Ferrari and Alonso Look Like the Clowns of F1 with Result Fixing Scandal

Daniel GoochAnalyst IJuly 26, 2010

HOCKENHEIM, GERMANY - JULY 25:  Race winner Fernando Alonso (R) of Spain and Ferrari celebrates on the podium with second placed Felipe Massa (L) of Brazil and Ferrari following the German Grand Prix at Hockenheimring on July 25, 2010 in Hockenheim, Germany.  (Photo by Mark Thompson/Getty Images)
Mark Thompson/Getty Images

Ferrari face getting suspended from Formula One after fixing yesturday's German Grand Prix result.

Motorsports' most famous team turned the sport of F1 into a circus, illegally telling Massa to let teammate Alonso pass.  

Former F1 team chief Eddie Jordan said, "It was unlawful and it was theft. They stole from us the chance of having a wheel-to-wheel contest between the drivers.

"Ferrari should be ashamed. This was a team order. For me it is cheating and these two cars should be excluded. There is no upside to this."

The Italian team were fined just £65,000 (roughly what Alonso earns in a day on his £25 million-a-year salary) by race stewards, for using team orders, banned since 2002.

That's not the end of it though.

Ferrari have been hit with an even more serious charge of bringing the sport into disrepute. They have been ordered to appear in front of the World Motor Sport Council.

The WMSC has the power to kick a team out of the sport, the Championship, or change a result of a race.

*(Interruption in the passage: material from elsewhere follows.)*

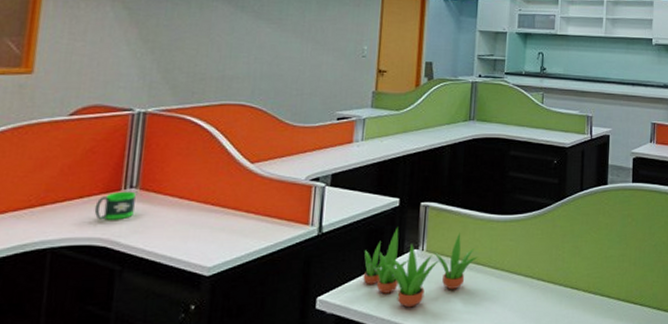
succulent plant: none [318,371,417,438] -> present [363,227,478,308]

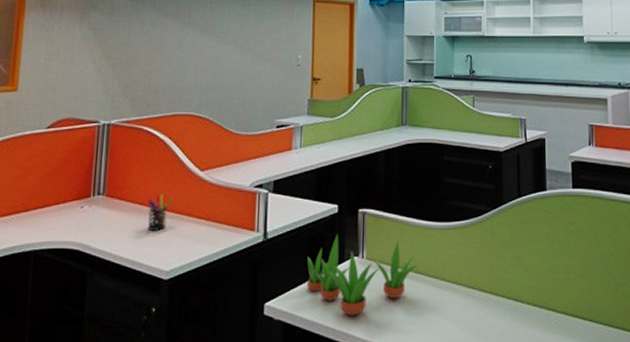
mug: present [94,191,136,220] -> none [68,198,103,225]
pen holder: none [188,187,217,225] -> present [147,194,172,231]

F1 banned team orders eight years ago after an incident with Ferrari again where they told Rubens Barrichello to move over for Michael Schumacher in Austria.

Article 39.1 of F1 Sporting Regulations says, "Team orders which interfere with the race result are prohibited."

Many people in the sport are outraged with what happened including Former racer Anthony Davidson who said, "That was as blatant as it comes. We heard the message, the secret code. It's as clear as day."

What happened?

Massa moved from third to first on the grid at the first corner, as Vettel have an awful start.

The Red Bull driver tried to block the cars behind him, but lost out to both Ferraris.

With around 20 laps to go, Alonso was quicker than his Brazilian teammate, but couldn't get past him. He then came on the radio blasting, "This is ridiculous."

Massa then got a coded message on lap 47.

Ferrari race engineer Rob Smedley told Massa, "OK, so, Fernando is faster than you."

A lap later on lap 48, Smedley repeats the same message and then added, "Can you confirm you understood?"

Then, on lap 49, Massa showed he understood as he slowed down and pulled to the left, allowing Alonso to cruise into the lead.

Alonso finished first and Massa second. It was clear something was up on the podium. Alonso could have been happier being on top of the podium, but Massa looked gutted that he could have been there instead. 

Alonso's previous charges

Alonso is not new to scandal in Formula One. Throughout the last few years he has been in the moments that rocked the sport.

In Singapore in 2008, Alonso was well back in the field. He needed a safety car to bunch the cars back up together. Renault ordered teammate Nelson Piquet to crash. Alonso came from 15th to finish first.

The Renault team were handed a disqualification from F1, which was suspended for two years pending any further rule infringements. The two main men in this scandal where also punished. Briatore was banned from all FIA-sanctioned events for life, while Symonds was banned for five years.

In another moment that shocked the sport, Alonso threatened to dish the dirt on McLaren over the Ferrari-gate spy row in 2007 unless he was made their No 1 over rookie Lewis Hamilton.

These two didn't have the best friendship.

In the 2007 Hungarian Grand Prix qualifying rounds, Alonso controversially and deliberately delayed his pit stop exit, which prohibited Lewis Hamilton to complete his last qualification lap.

This was the moment of Alonso's implosion at McLaren, and when millions of F1 fans turned their back on the Spaniard.